Data supplied below:

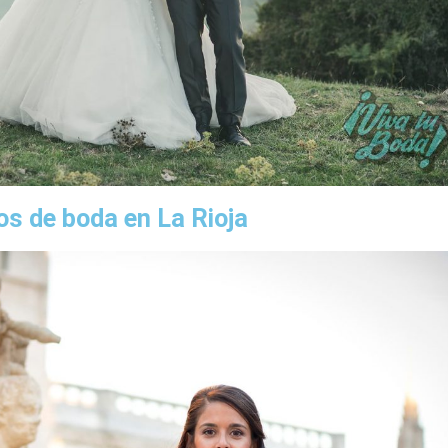
os de boda en La Rioja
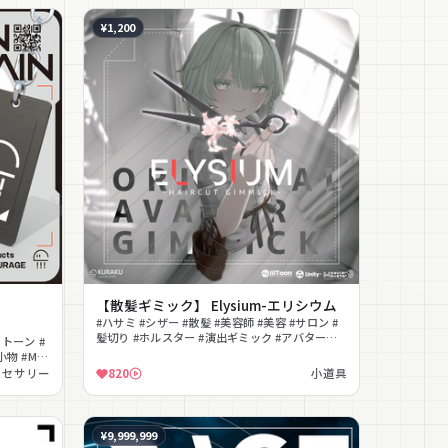
¥1,200
【散髪ギミック】 Elysium-エリシウム
#ハサミ #シザー #散髪 #美容師 #美容 #サロン #
髪切り #ホルスター #演出ギミック #アバター用
トーン #
小物
物 #MA
クセサリー
820
小道具
¥9,999,999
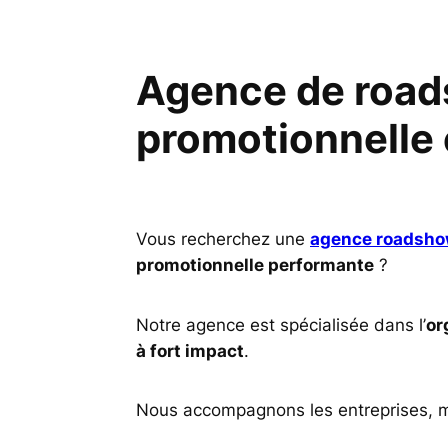
Agence de road
promotionnelle 
Vous recherchez une
agence roadshow
promotionnelle performante
?
Notre agence est spécialisée dans l’
or
à fort impact
.
Nous accompagnons les entreprises, m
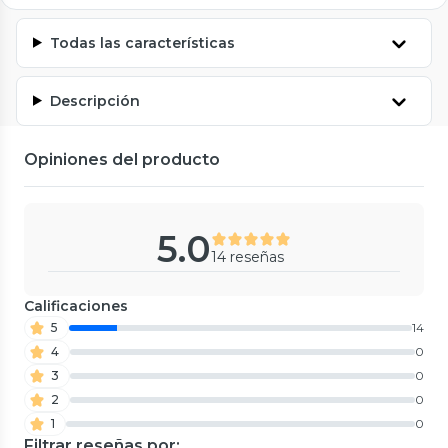
Todas las características
Descripción
Opiniones del producto
5.0
14 reseñas
Calificaciones
5
14
4
0
3
0
2
0
1
0
Filtrar reseñas por:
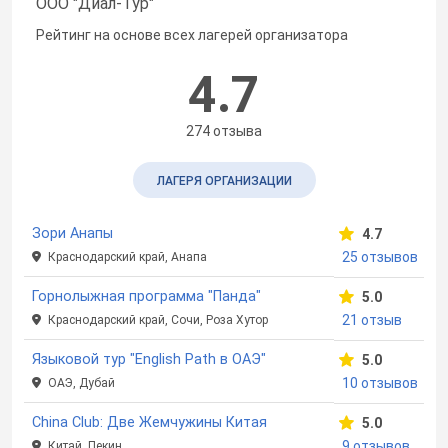
ООО "Диал-Тур"
Рейтинг на основе всех лагерей организатора
4.7
274 отзыва
ЛАГЕРЯ ОРГАНИЗАЦИИ
Зори Анапы
4.7
25 отзывов
Краснодарский край, Анапа
Горнолыжная программа "Панда"
5.0
21 отзыв
Краснодарский край, Сочи, Роза Хутор
Языковой тур "English Path в ОАЭ"
5.0
10 отзывов
ОАЭ, Дубай
China Club: Две Жемчужины Китая
5.0
9 отзывов
Китай, Пекин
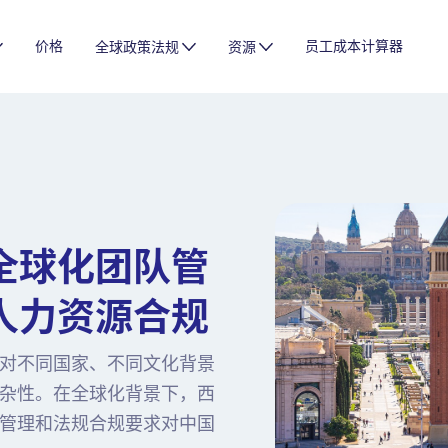
价格
员工成本计算器
全球政策法规
资源
全球化团队管
人力资源合规
对不同国家、不同文化背景
杂性。在全球化背景下，西
管理和法规合规要求对中国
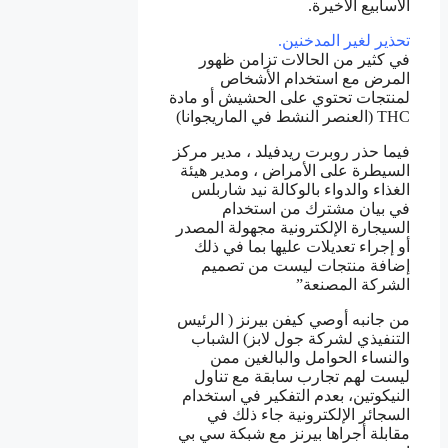
الأسابيع الأخيرة.
تحذير لغير المدخنين.
في كثير من الحالات تزامن ظهور
المرض مع استخدام الأشخاص
لمنتجات تحتوي على الحشيش أو مادة
THC (العنصر النشط في الماريجوانا)
فيما حذر روبرت ريدفيلد ، مدير مركز
السيطرة على الأمراض ، ومدير هيئة
الغذاء والدواء بالوكالة نيد شاربلس
في بيان مشترك من استخدام
السيجارة الإلكترونية مجهولة المصدر
أو إجراء تعديلات عليها بما في ذلك
إضافة منتجات ليست من تصميم
الشركة المصنعة”
من جانبه أوصي كيفن بيرنز ( الرئيس
التنفيذي لشركة جول لابز) الشباب
والنساء الحوامل والبالغين ممن
ليست لهم تجارب سابقة مع تناول
النيكوتين، بعدم التفكير في استخدام
السجائر الإلكترونية جاء ذلك في
مقابلة أجراها بيرنز مع شبكة سي بي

End of Data supplied.

What you are asked to do. Search the records for the word "promotionnelle". Copy every line that has it.

Worked solution.
promotionnelle 
promotionnelle performante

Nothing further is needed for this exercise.